La compañera de Quinn, Colleen Thorne, estaba detrás de él. Rowan se acordaba de Colleen de sus tiempos en el FBI, una agente tranquila, discreta, que Rowan respetaba, aunque nunca habían sido amigas, lo que no era ninguna novedad. Rowan no trababa amistad fácilmente con sus colegas. Era más fácil mantener sus distancias con la gente que cultivar vínculos que pudieran herirla.

Colleen la saludó con un gesto de la cabeza y ella respondió al gesto. Miró a Quinn.

– ¿A quién ha matado? -preguntó.

– A una madre divorciada con sus dos hijas -dijo Quinn.

– Portland. Harper. Crimen de claridad. -Cerró los ojos, con la imagen de las coletas todavía grabada en su mente-. Trae una bolsa de pruebas.

– ¿Qué está pasando? -preguntó Michael.

– Una de las víctimas era una niña de cinco años, a la que, por lo visto, le habían cortado el pelo. Color castaño -añadió Quinn.

– Otro crimen de imitación.

Quinn sacudió la cabeza.

– Sí y no. En el libro, una familia de apellido Harper es asesinada. Una mujer y sus dos hijas adolescentes. Es el mismo apellido, una hija adolescente, pero otra de cinco años. En la novela de Rowan, a la niña asesinada no le cortan el pelo.

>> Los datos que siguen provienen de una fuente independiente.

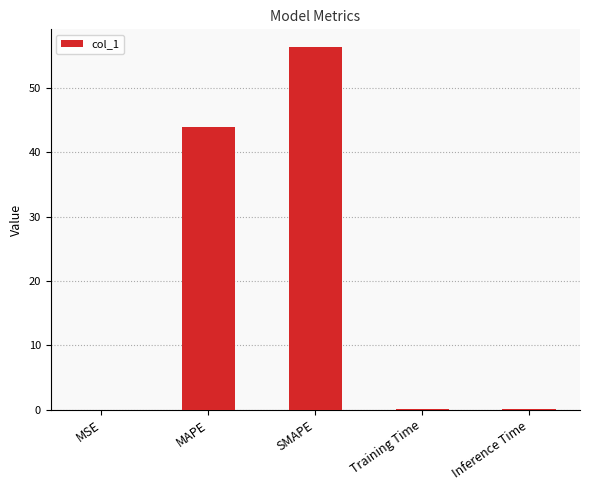

Between MAPE and Inference Time, which is larger?

MAPE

– Pero ¿estás seguro de que lo ha hecho la misma persona? -preguntó Rowan, aunque ella misma no tenía la menor duda.

– Dejó tu libro en la escena del crimen -dijo Quinn, con expresión grave. Se sentó ante la mesa, frente a ella-. Las diferencias con la novela podrían ser personales, quizá sus propios fetiches enfermizos. Tal vez no pudo encontrar a una familia Harper en Portland que coincidiera con la descripción, de manera que introdujo una ligera variación.

Quinn también se puso guantes y metió la caja, el papel y el pelo en una bolsa de pruebas. Se lo entregó todo a Colleen. Le dijo algo que Rowan no alcanzó a oír, y su compañera salió del comedor.

La novela de Rowan. La culpa de Rowan. Cerró los ojos y apoyó la cabeza en las manos, sabiendo que debía conservar la cordura. Sabía que el asesino se había desviado deliberadamente de la novela porque conocía su pasado. Y, por algún motivo, estaba seguro de que la mataría cuando terminara de destruirla.

¿Quién era ese cabrón? ¿Cómo sabía de la existencia de Dani? Rowan no creía en las coincidencias. Tenía que saber algo de su hermana menor.